The Liquidity Risk Management Policy was established based on the guidelines of Central Bank of Brazil, seeking to provide the permanent adequacy of management to the nature of the operations, the complexity of the products and the dimension of the exposure to liquidity risk of the Institution. The process of liquidity risk management establishes procedures of identification, measurement and control to the exposure to liquidity risk, considering the current market conditions and future forecasts in the preparation of scenarios for cash flow projections in different horizons of time, including intraday. Complete description of liquidity risk

management structure is available at the Company's head office.

(c) Credit Risk

Credit risk management is under responsibility of the XP CCTVM's risk area, seeking to ensure compliance with the XP CCTVM's policy provisions and ensure that the established operational thresholds are met.

XP CCTVM establishes its credit policy based on the domestic scenario, based on the portfolio breakdown by security, by issuer, by rating, by economic activity and by the duration of the portfolio. And regarding the external scenario, based on interest rates, inflation, among others. The credit analysis area also actively participates in this process and is responsible for credit risk rating of issuances and issuers with which XP CCTVM have or intend to have credit relations, or intend to recommend credit risk positions to clients. The credit analysis area is also responsible for the limits of client's credit risk positions. The analyses are presented to the Credit Advisory Committee, whose function is to determine whether the assessed credits are eligible as counterparty risk. Regarding credits for distribution to the client base of XP CCTVM, credit limits are also determined for each issuer and structured issuance. The review of credits assessed by the Credit Advisory Committee is carried out periodically by the Credit Analysis Area, in accordance with internal rules and methodologies. The risk area is directly subordinated to the Chief Risk Officer, without any relation with the commercial area. The credit analysis area is also subordinated to the Chief Risk Officer, with the necessary independence to carry out its activities, since it does not participate in the definition of business strategies and does not perform market transactions of any kind.

d. Operating Risk

The Company, in compliance with provisions of Article 4, paragraph 2, of the National Monetary Council (CMN) Resolution no. 3.380/2006, of June 27, 2006, has a structure of operating risk management that encompasses preparation of institutional policies, evaluation and monitoring of processes and procedures for risk mitigation, contingency plans and strategies to ensure business continuity, in addition to formalization of a single structure required by regulatory agency. Complete description of operating risk management structure is available at the Company's head office.

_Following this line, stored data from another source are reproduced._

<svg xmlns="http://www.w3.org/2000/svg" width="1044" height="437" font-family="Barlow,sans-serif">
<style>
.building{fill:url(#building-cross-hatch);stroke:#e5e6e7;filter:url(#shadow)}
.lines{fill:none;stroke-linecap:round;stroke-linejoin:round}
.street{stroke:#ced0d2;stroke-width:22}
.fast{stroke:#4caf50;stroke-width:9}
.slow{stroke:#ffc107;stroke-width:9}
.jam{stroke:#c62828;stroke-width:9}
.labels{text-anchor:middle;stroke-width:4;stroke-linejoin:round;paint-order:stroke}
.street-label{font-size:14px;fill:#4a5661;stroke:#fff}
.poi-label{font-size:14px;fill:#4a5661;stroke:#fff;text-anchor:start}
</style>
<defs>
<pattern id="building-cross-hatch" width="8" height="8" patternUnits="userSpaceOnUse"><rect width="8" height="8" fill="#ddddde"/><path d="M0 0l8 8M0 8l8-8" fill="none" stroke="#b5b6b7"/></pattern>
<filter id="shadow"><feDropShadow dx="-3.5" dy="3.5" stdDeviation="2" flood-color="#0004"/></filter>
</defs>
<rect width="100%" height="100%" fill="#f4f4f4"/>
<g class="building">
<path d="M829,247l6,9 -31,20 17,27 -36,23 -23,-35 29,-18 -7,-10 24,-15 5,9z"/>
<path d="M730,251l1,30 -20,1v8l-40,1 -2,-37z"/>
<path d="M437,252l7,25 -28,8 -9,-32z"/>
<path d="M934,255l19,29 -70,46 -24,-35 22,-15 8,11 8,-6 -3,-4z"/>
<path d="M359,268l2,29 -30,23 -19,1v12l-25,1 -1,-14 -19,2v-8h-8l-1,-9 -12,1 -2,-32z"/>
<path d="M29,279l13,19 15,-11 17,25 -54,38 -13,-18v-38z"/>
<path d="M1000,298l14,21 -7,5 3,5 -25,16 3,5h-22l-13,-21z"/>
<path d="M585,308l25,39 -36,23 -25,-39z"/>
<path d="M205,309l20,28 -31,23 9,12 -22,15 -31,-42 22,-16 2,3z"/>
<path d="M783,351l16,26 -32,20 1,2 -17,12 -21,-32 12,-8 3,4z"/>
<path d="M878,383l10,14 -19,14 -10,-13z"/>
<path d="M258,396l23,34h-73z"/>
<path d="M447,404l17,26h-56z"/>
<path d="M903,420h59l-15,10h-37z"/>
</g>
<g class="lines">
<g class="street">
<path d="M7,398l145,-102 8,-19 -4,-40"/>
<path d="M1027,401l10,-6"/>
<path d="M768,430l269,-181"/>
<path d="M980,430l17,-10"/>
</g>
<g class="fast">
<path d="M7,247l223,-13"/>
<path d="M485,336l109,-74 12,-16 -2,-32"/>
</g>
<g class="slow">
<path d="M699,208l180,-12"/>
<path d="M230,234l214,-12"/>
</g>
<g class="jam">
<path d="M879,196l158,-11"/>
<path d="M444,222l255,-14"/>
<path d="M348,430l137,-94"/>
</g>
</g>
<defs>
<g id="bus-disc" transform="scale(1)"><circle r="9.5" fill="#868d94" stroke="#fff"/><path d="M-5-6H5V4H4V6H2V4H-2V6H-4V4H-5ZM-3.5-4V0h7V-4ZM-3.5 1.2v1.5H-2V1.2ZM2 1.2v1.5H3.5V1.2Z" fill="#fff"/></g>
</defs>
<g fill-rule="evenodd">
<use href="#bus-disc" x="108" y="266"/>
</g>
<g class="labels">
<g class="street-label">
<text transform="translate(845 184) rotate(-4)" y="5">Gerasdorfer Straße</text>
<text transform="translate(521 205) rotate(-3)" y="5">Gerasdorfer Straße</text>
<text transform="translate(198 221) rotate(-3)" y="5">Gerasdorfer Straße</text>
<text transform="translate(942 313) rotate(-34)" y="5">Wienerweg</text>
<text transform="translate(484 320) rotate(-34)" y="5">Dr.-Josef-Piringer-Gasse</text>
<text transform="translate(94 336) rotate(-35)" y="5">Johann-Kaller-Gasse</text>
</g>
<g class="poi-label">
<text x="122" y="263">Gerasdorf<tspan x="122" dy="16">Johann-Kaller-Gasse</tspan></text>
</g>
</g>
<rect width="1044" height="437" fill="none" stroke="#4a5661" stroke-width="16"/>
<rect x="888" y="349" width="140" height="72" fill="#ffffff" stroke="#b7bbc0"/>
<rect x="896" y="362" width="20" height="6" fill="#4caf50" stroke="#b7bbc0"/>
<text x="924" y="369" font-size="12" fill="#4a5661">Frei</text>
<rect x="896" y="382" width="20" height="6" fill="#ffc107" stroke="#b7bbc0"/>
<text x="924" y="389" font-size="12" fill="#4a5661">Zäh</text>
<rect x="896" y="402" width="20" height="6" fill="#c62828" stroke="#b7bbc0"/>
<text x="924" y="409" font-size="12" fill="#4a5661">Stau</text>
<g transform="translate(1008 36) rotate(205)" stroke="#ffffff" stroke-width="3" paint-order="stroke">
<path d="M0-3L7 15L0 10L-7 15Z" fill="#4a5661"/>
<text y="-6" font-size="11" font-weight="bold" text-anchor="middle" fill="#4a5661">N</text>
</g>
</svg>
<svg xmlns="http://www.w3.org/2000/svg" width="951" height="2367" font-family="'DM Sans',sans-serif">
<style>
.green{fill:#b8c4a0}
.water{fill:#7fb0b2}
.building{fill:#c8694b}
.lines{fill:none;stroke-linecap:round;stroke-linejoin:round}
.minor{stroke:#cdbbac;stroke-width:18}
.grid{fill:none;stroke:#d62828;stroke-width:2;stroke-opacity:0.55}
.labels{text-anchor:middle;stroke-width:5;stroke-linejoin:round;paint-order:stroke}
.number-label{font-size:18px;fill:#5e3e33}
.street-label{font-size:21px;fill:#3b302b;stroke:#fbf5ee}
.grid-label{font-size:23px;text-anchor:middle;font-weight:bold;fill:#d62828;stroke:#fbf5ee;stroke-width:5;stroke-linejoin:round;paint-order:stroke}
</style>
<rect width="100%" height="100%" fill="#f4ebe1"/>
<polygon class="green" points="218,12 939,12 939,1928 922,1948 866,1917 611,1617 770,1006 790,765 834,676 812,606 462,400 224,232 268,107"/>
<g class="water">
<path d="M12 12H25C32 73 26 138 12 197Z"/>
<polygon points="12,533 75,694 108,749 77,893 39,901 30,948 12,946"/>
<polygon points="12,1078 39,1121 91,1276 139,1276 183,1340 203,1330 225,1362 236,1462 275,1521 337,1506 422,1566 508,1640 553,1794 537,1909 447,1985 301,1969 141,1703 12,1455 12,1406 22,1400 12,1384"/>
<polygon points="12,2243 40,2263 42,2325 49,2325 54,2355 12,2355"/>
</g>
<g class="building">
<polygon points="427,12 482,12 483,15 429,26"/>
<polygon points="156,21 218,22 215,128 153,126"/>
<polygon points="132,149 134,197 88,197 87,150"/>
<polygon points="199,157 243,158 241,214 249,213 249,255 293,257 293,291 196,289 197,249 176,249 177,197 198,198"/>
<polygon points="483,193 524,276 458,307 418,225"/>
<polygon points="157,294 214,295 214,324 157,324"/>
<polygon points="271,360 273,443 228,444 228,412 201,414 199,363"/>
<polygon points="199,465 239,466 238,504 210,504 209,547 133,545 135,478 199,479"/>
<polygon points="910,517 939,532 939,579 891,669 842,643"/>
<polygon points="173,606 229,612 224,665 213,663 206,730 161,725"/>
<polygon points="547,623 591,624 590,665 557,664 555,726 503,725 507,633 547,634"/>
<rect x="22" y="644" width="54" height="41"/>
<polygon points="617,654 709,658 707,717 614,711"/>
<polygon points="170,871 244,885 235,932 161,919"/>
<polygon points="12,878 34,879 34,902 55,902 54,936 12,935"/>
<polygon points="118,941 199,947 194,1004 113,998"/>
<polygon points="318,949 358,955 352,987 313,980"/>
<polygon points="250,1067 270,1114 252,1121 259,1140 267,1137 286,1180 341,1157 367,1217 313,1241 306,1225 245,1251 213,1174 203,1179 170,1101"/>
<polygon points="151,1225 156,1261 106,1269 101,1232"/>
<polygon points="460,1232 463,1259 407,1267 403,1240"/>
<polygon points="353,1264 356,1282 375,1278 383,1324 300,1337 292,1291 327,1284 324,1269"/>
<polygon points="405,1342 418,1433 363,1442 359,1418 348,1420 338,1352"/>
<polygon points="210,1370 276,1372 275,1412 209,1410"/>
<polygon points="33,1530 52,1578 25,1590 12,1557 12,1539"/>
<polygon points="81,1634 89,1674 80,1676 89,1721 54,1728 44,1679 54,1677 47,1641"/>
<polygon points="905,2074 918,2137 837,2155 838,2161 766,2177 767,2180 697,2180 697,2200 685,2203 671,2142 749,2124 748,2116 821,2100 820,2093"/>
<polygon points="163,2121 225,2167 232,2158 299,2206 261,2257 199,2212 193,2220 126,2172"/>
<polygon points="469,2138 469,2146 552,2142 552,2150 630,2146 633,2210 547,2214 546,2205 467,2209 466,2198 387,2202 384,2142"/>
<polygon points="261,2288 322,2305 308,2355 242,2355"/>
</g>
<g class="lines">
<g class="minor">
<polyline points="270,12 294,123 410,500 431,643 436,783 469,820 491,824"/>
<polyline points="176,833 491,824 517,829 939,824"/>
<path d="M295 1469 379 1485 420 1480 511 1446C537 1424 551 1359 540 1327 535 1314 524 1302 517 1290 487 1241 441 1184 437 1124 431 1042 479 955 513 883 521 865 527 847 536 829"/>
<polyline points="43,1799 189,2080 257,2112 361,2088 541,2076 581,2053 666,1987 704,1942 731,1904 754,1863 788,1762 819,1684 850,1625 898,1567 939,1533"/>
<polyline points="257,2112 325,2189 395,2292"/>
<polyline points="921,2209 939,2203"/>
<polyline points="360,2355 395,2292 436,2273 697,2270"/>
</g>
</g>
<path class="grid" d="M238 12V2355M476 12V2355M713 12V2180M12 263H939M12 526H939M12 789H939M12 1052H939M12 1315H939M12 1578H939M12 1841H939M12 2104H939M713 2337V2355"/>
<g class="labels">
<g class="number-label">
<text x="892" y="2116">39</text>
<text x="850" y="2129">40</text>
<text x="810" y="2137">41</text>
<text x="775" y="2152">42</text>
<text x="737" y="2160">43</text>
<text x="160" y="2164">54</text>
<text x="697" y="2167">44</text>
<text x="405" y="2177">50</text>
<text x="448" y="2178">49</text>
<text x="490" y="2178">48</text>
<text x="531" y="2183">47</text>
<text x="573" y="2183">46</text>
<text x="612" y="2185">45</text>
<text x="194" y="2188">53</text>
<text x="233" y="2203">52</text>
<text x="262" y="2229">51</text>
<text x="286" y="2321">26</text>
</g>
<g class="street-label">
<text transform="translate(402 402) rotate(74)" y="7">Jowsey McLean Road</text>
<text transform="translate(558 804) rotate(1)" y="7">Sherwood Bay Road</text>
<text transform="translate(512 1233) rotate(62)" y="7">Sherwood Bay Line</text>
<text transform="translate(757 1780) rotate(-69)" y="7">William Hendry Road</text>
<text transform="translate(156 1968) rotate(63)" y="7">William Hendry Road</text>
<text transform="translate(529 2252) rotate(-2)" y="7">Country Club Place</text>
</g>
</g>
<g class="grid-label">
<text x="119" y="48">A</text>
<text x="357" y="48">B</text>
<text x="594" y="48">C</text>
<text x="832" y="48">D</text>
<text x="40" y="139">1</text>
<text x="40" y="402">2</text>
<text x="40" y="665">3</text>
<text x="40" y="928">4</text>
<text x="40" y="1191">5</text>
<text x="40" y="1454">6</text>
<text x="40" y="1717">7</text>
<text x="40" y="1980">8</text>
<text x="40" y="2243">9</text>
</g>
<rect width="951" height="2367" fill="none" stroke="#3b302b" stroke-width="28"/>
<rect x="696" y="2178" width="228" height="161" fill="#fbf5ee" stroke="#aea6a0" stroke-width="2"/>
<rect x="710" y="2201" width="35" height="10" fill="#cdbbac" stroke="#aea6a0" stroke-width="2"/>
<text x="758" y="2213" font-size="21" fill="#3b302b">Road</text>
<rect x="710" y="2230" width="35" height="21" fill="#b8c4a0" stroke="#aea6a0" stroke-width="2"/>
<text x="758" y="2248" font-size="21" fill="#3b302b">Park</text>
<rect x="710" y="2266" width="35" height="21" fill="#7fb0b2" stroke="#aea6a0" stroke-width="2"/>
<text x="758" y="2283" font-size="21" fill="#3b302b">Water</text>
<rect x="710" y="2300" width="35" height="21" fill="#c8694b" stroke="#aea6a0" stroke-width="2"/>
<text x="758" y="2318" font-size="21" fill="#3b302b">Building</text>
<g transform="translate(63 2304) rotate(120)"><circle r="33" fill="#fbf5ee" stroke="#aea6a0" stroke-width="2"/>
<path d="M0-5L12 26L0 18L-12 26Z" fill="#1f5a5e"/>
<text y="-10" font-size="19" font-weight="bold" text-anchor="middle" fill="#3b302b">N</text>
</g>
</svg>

iii. Policy of reinvestment of profit and dividends

Article 27 of XP CCTVM's Bylaws provides for that at least 25% of adjusted net income be distributed as a mandatory dividends. In 2017, an amount of R$ 27,438 regarding the income (loss) of 2016 was paid.

The net income remaining after the formation of the legal reserve and the balance determined for the payment of dividends will be allocated to the Reserve for Investment and Expansion, whose purpose is to secure funds for investments, without prejudice to the profit retention.